In case it wasn’t clear from @Sze’s post, just because you code the projectiles as a ray, doesn’t mean that the user needs to see a laser. You can trivially put a skin on the ray to make it look like bullets, or chickens, or anything you want.

While I think grouping up bullets could be done, that isn’t actually what I meant.
(I think if you have something like far away mini guns in space, modeling multiple bullets as a ray could make sense, to reduce the number of individual elements, but I wasn’t really thinking about this sort of optimization, my comment was mostly about trying to create a situation where it is simple to have explicit speed values that can be modified as data, instead of having that encoded in different path lengths (but there may be reasons to prefer having those implicit within the path))
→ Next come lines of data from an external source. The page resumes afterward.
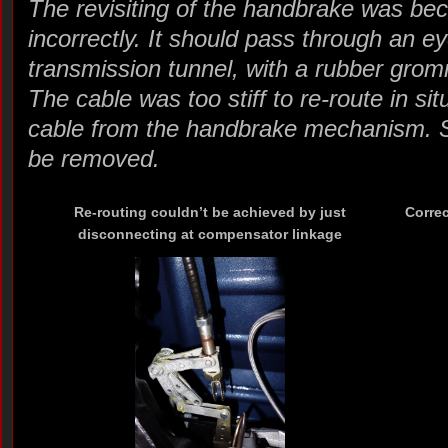
The revisiting of the handbrake was bec
incorrectly. It should pass through an ey
transmission tunnel, with a rubber grom
The cable was too stiff to re-route in si
cable from the handbrake mechanism. So
be removed.
Re-routing couldn’t be achieved by just
Correc
disconnecting at compensator linkage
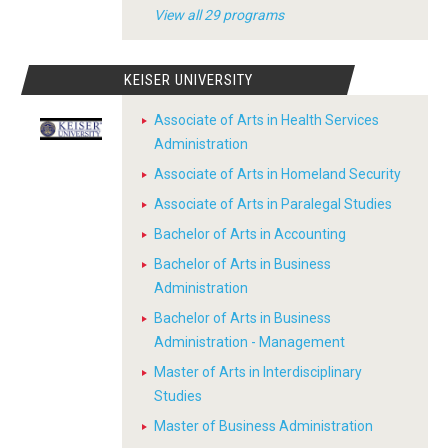
View all 29 programs
KEISER UNIVERSITY
Associate of Arts in Health Services
Administration
Associate of Arts in Homeland Security
Associate of Arts in Paralegal Studies
Bachelor of Arts in Accounting
Bachelor of Arts in Business
Administration
Bachelor of Arts in Business
Administration - Management
Master of Arts in Interdisciplinary
Studies
Master of Business Administration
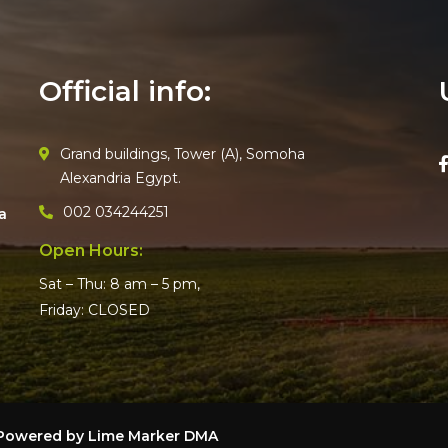
Official info:
Grand buildings, Tower (A), Somoha
Alexandria Egypt.
002 034244251
a
Open Hours:
Sat – Thu: 8 am – 5 pm,
Friday: CLOSED
– Powered by
Lime Marker DMA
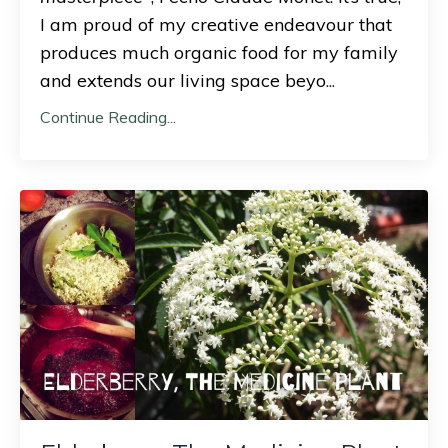
I am proud of my creative endeavour that
produces much organic food for my family
and extends our living space beyo
...
Continue Reading...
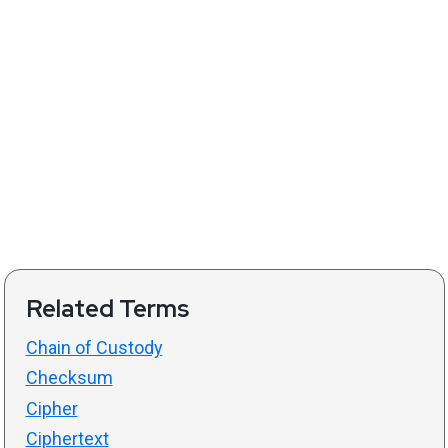
Related Terms
Chain of Custody
Checksum
Cipher
Ciphertext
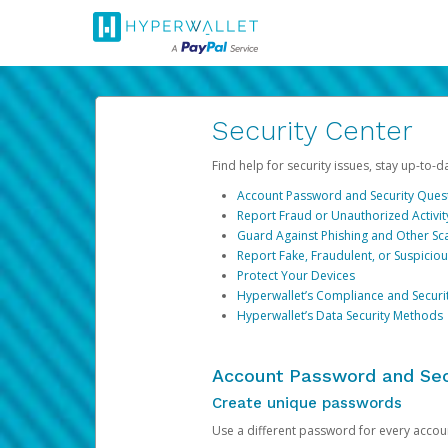
Security Center
Find help for security issues, stay up-to-
Account Password and Security Ques
Report Fraud or Unauthorized Activit
Guard Against Phishing and Other S
Report Fake, Fraudulent, or Suspicio
Protect Your Devices
Hyperwallet’s Compliance and Securi
Hyperwallet’s Data Security Methods
Account Password and Sec
Create unique passwords
Use a different password for every account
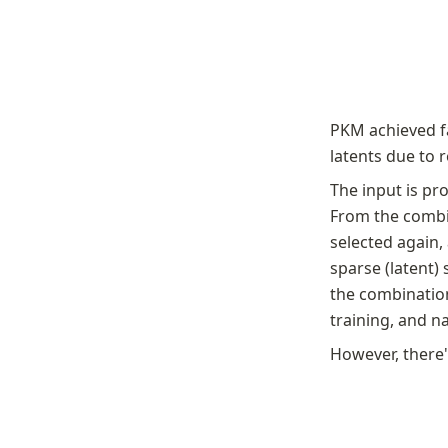
PKM achieved f
latents due to 
The input is pro
From the combin
selected again,
sparse (latent)
the combination
training, and n
However, there'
But I do agree that taking a data-oriented approach would be a good idea, I am just not sure whether I would start with that, or just change towards that for optimization later.

I think the number of bullets wouldn’t ever be so high that grouping would be needed (unless you can zoom out very far, at which point it would make sense to have some clustering/spatial-partition algorithm + simplified rendering when zoomed out).

@trinityforesaken I am a bit lost on what the question is, what do you envision?
For example do you need something that has a comptime enumerable set of cases, or do you want something that is open ended and can be modified at run-time?

For the tagged-union case, you always can have one case that contains function pointers, that way you can have cases that are static and others that are only created at run-time. But unless you plan to compile and load dynamic libraries at runtime, static cases with dynamic data should be enough to describe everything.